Now we’re going to learn the letter "n." It’s pronounced "nnn" like the beginning of the word “net” or "neck."


Ask your child to make the “nnn” sound 3 times as they point to the letters:

n

n

n


Ask your child if they can think of any words that start with the “nnn” sound. If they need help, the words not, nap, and never all start with the “nnn” sound.


Have them say the “nnn” sound 3 more times as they point to the letters:


n

n

n


Word Practice


Now we’re going to work on “blending” letter sounds into words. Your child can start slowly by saying each sound individually, but each time, they should try to say it just a bit faster.
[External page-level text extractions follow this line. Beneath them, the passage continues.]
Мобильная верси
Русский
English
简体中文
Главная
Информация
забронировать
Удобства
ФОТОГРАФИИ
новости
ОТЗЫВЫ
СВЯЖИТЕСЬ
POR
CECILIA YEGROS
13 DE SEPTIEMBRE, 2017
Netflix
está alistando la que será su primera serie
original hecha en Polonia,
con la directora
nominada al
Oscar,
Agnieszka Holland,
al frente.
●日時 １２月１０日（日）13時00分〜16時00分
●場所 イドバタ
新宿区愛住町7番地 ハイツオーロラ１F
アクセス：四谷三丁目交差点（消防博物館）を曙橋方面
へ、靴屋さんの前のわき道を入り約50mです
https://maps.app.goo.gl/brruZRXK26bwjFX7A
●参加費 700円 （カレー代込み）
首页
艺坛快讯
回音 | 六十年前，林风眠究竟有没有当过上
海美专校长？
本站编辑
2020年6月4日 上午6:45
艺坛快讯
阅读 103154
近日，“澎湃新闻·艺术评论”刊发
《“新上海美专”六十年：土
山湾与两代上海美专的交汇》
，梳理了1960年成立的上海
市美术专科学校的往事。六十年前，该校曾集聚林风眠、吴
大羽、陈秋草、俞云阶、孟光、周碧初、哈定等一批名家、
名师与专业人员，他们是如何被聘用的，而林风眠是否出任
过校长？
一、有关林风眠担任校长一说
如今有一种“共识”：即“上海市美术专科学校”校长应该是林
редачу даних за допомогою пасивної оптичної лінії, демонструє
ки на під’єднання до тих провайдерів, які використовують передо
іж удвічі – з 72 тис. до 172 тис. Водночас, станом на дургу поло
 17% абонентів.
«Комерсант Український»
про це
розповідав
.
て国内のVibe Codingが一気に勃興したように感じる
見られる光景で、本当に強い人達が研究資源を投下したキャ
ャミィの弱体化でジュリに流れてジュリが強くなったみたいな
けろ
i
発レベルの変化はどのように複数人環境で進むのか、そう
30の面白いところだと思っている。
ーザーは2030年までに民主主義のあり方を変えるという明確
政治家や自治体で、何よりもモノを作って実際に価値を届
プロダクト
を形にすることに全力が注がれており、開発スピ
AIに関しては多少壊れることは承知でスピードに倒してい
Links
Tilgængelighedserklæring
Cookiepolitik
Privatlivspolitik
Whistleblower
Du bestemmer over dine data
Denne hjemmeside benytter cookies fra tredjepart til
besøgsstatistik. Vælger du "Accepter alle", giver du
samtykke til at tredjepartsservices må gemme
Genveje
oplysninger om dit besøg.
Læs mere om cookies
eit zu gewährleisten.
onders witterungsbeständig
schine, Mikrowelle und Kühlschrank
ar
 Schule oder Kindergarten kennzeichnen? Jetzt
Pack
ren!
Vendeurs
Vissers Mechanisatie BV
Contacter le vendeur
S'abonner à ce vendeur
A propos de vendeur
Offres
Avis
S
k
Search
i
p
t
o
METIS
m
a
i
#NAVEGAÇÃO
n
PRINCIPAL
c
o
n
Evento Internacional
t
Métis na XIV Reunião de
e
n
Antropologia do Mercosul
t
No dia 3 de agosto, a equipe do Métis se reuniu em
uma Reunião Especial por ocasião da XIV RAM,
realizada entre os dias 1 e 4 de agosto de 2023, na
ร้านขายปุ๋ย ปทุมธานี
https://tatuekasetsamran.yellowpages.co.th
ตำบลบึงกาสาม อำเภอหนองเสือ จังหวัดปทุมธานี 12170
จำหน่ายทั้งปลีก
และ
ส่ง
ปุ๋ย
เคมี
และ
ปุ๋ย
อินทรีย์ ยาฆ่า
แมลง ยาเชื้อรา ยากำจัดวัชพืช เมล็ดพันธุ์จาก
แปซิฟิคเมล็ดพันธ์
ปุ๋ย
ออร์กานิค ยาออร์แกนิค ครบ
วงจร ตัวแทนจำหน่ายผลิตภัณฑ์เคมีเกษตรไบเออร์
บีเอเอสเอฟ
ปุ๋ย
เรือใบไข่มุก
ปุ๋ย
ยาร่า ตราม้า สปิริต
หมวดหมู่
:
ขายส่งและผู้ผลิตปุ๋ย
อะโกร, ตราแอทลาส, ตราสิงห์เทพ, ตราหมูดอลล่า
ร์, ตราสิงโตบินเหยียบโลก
Ask your child to say the correct sounds as they point to the letters:


s a t

s at

sat


And:


p a t

p at

pat


And:


c a t

c at

cat


Have they noticed anything about words that end with the “at” sound?


Let’s do a couple more:


c a n

c an

can


By the last one, make sure they read the word as "can" and not "can-nuh." Have them keep saying it faster until they can read it seamlessly in a normal speaking voice.


One more:


p a n

p an

pan


Rhyming Challenge


Ask your child to pick out which of these three words does not belong (does not rhyme):


nit / pit / nut

run / can / pan

got / hat / pot


That’s it for today. We’ll see you next time.


P.S. This lesson pairs well with actress Pamela Reed reading Stellaluna at Storyline Online.